ANN ARBOR -- The fallout continues just days after former Republican Massachusetts Gov. Mitt Romney outlined opposition to President Barack Obama’s healthcare law and tried to set the record straight on healthcare reforms he enacted as governor in 2006.
Romney has been on the defensive ever since a high profile Thursday afternoon speech at the University of Michigan carried live on several media outlets including CNN.com and C-SPAN3.
On Saturday, an editorial in the Washington Examiner urged Romney to stop “stop defending the indefensible.”
“The reality that Romney cannot avoid and will not be allowed to ignore during the 2012 presidential campaign is that Obamacare and Romneycare are essentially identical. Both force individuals to obtain health insurance,” it said.
On Friday he fired back at a Wall Street Journal editorial arguing Romney was partly responsible for giving universal healthcare political steam when he authorized the Massachusetts model, later served as a design for the Obama reform efforts.
"I was not surprised to read yet another editorial in the Journal yesterday criticizing the health-care reforms we enacted in Massachusetts," he said in a letter to the publication. "I was, however, not expecting the distortions of what we accomplished."
Meanwhile the Democratic National Committee released a video compilation dating back to a US Senate debate in 1994 where Romney first outlined his support for what conservatives call socialized medicine.
“I want universal coverage. I want everyone in Massachusetts and this country to have insurance,” Romney said in the debate carried on Boston’s WCVB-TV.
The clip later jumps to 2006 with video and audio from FOX News Channel’s Neil Cavuto reporting on then-Gov. Romney’s signing of legislation and his state “becoming the first state where universal coverage is now the law.”
Then it shows a clip of a 2008 Republican presidential debate with former Tennessee Sen. Fred Thompson chastising Romney for saying he liked mandates. Romney’s healthcare law requires residents to have coverage or pay the state. On Thursday he defended the mandate by saying it eventually reimbursed the state for any money spent on people who get sick, but decide not to get coverage.
He also added the Massachusetts healthcare plan was designed to help only 6 percent of residents, or about 500,000 people without coverage and served as a state solution to a state problem.
“ObamaCare” as conservatives call it, formally known as the Patient Protection and Affordable Care Act, has a controversial mandate requiring most uninsured Americans to have coverage or face fines.
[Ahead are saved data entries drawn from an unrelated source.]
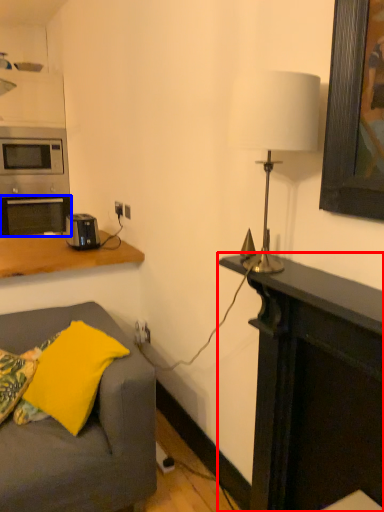
Question: Which object appears closest to the camera in this image, desk (highlighted by a red box) or oven (highlighted by a blue box)?

Choices:
 (A) desk
 (B) oven

Answer: (A)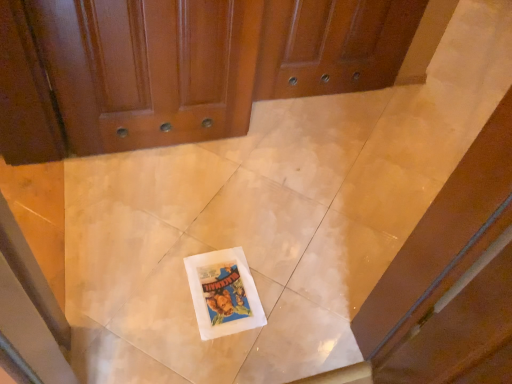
Where is `vacant space to the right of glossy wood door at upper center`? The height and width of the screenshot is (384, 512). vacant space to the right of glossy wood door at upper center is located at coordinates (265, 172).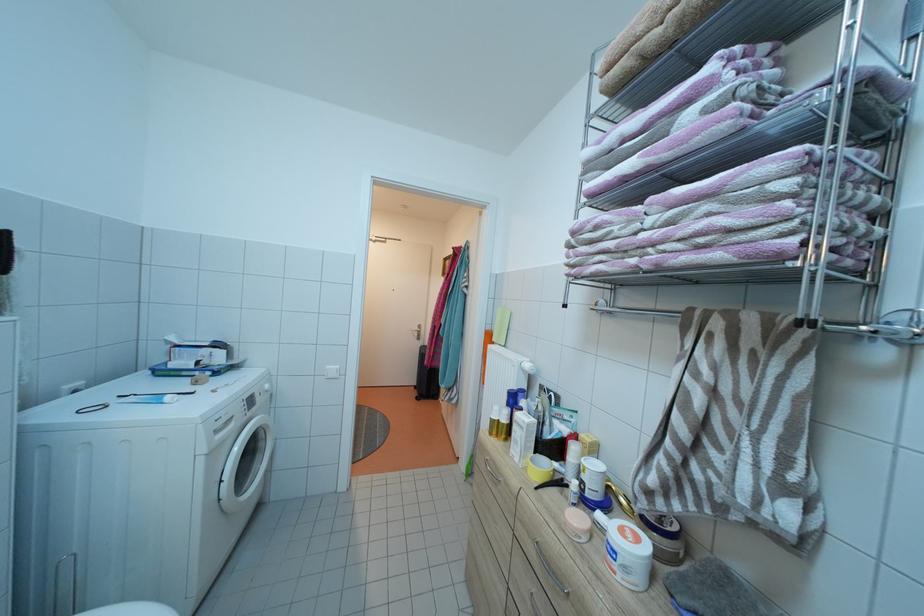
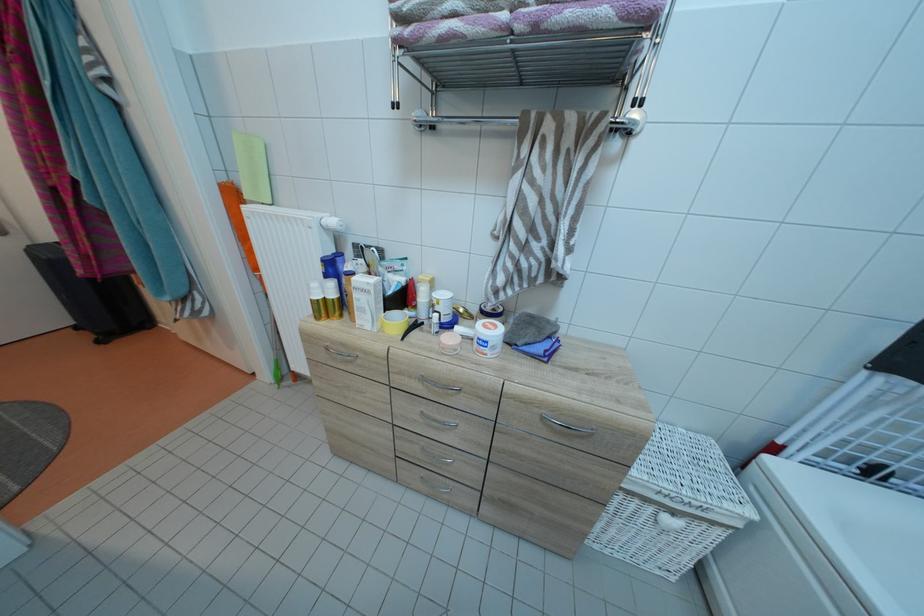
Find the pixel in the second image that matches (x=514, y=416) in the first image.

(338, 290)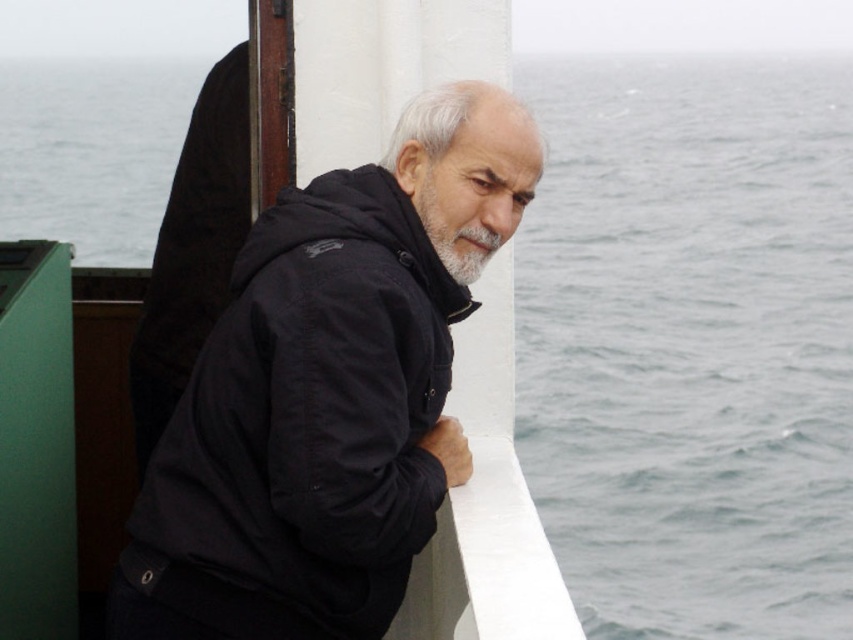
Question: Is black fabric jacket at center to the left of gray matte beard at center from the viewer's perspective?

Choices:
 (A) no
 (B) yes

Answer: (B)

Question: Can you confirm if gray water at upper right is wider than gray matte beard at center?

Choices:
 (A) yes
 (B) no

Answer: (A)

Question: Which of the following is the closest to the observer?

Choices:
 (A) (141, 492)
 (B) (473, 172)

Answer: (B)

Question: Can you confirm if black fabric jacket at center is positioned to the right of gray matte beard at center?

Choices:
 (A) yes
 (B) no

Answer: (B)

Question: Estimate the real-world distances between objects in this image. Which object is farther from the black fabric jacket at center?

Choices:
 (A) gray water at upper right
 (B) gray matte beard at center

Answer: (A)

Question: Among these points, which one is nearest to the camera?

Choices:
 (A) (467, 256)
 (B) (674, 179)

Answer: (A)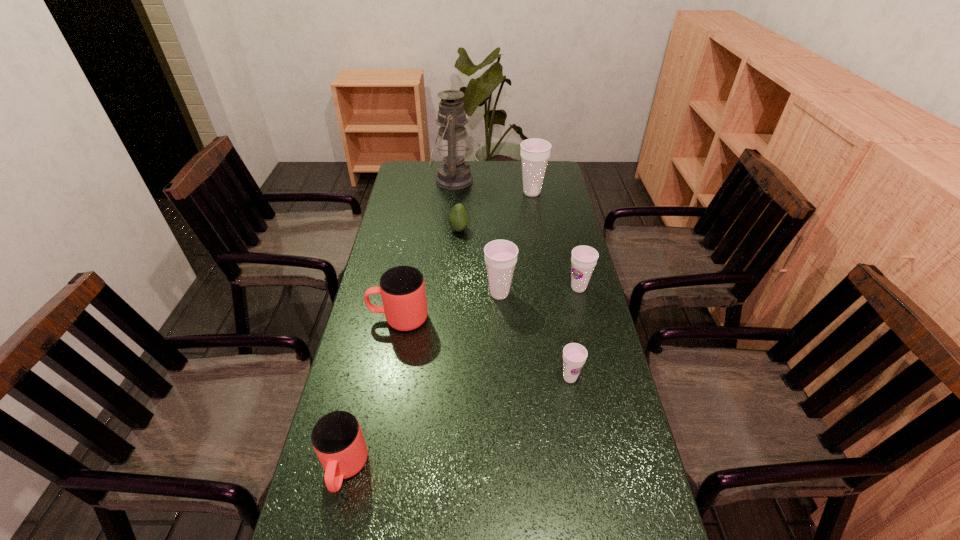
Identify the location of the third farthest object. The width and height of the screenshot is (960, 540). (458, 219).

Find the location of `the seventh farthest object`. the seventh farthest object is located at coordinates (574, 355).

Find the location of a particular element. The image size is (960, 540). the nearest purple cup is located at coordinates (574, 355).

This screenshot has width=960, height=540. Find the location of `free spot located on the right of the oil lamp`. free spot located on the right of the oil lamp is located at coordinates (540, 180).

Where is `vacant space located 0.350m on the left of the seventh shortest object`? This screenshot has width=960, height=540. vacant space located 0.350m on the left of the seventh shortest object is located at coordinates (436, 192).

I want to click on blank space located 0.070m on the back of the second biggest purple cup, so click(x=498, y=269).

The height and width of the screenshot is (540, 960). I want to click on vacant space located 0.080m on the back of the second smallest purple cup, so click(573, 264).

Identify the location of vacant area located on the handle side of the nearer pink cup. The height and width of the screenshot is (540, 960). (331, 528).

Identify the location of vacant region located 0.070m on the front of the avocado. The image size is (960, 540). (458, 247).

Where is `vacant space located 0.120m on the back of the nearest purple cup`? The height and width of the screenshot is (540, 960). vacant space located 0.120m on the back of the nearest purple cup is located at coordinates (563, 335).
Romney calls that unconstitutional and says the federal law encroaches on the states ability to solve problems independently where such state driven solutions are viable.
Though his presidential campaign is in the official exploratory stages, Romney in effect launched a preemptive strike with the speech, in hopes of clearing what many pundits have considered a political albatross potentially separating him from the more conservative wing of the Republican Party, heading through the primary season. Romney will be in South Carolina later this month courting the evangelical wing of the party.